BRIEF:
Exactly as they appear, print the line with "neck: (582, 506)" and each line after it through the end of the entries below; leave out pictures.

DATA SHOWN:
○ ○ ○ ○ ○
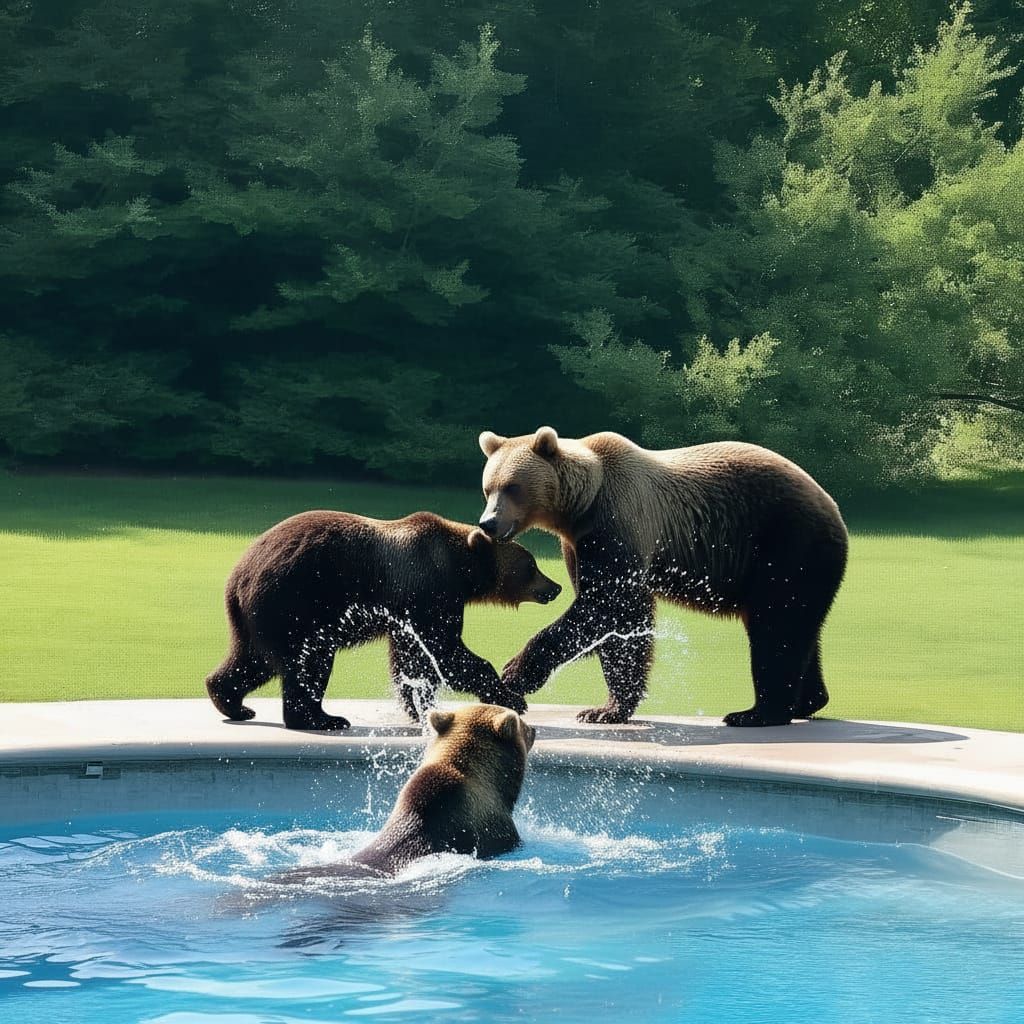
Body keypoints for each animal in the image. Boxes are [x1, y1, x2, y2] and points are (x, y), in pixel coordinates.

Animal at [205, 510, 561, 731]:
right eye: (532, 565)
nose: (555, 587)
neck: (461, 570)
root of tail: (237, 577)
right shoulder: (429, 590)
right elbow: (447, 651)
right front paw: (512, 696)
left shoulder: (408, 612)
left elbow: (412, 660)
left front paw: (420, 706)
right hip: (295, 601)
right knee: (309, 662)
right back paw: (322, 718)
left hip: (260, 616)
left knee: (252, 660)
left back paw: (232, 702)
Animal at [477, 427, 848, 727]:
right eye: (487, 488)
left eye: (512, 486)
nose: (488, 523)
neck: (582, 506)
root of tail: (833, 506)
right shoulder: (579, 544)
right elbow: (625, 624)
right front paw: (606, 709)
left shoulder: (618, 523)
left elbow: (605, 605)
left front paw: (514, 672)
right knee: (796, 625)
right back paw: (807, 700)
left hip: (785, 544)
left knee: (776, 625)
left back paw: (757, 713)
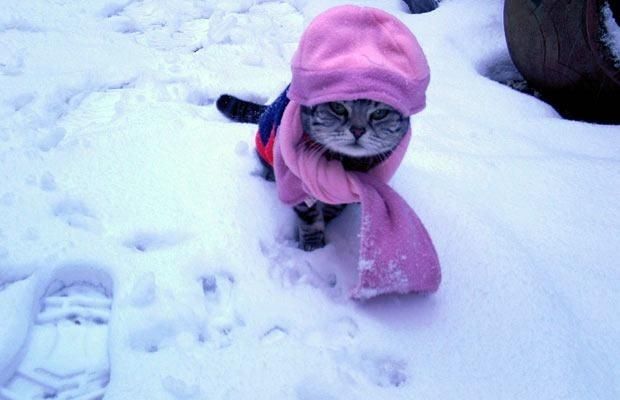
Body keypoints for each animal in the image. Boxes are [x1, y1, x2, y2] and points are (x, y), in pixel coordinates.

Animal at [216, 93, 410, 250]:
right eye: (337, 107)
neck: (345, 162)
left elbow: (333, 208)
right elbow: (310, 218)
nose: (357, 130)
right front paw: (313, 244)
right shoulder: (297, 180)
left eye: (380, 113)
○ ○ ○ ○ ○
EXERCISE ANSWER:
neck: (582, 506)
root of tail: (833, 506)
right shoulder: (579, 544)
right elbow: (625, 624)
right front paw: (606, 709)
left shoulder: (618, 523)
left elbow: (605, 605)
left front paw: (514, 672)
right knee: (796, 625)
right back paw: (807, 700)
left hip: (785, 544)
left knee: (776, 625)
left back paw: (757, 713)
Body keypoints for each animal in the image. Boxes are [x1, y1, x2, y2] and points are (x, y), in pixel coordinates.

Animal at [216, 93, 410, 250]:
right eye: (337, 107)
neck: (345, 162)
left elbow: (333, 208)
right elbow: (310, 218)
nose: (357, 130)
right front paw: (313, 244)
right shoulder: (297, 180)
left eye: (380, 113)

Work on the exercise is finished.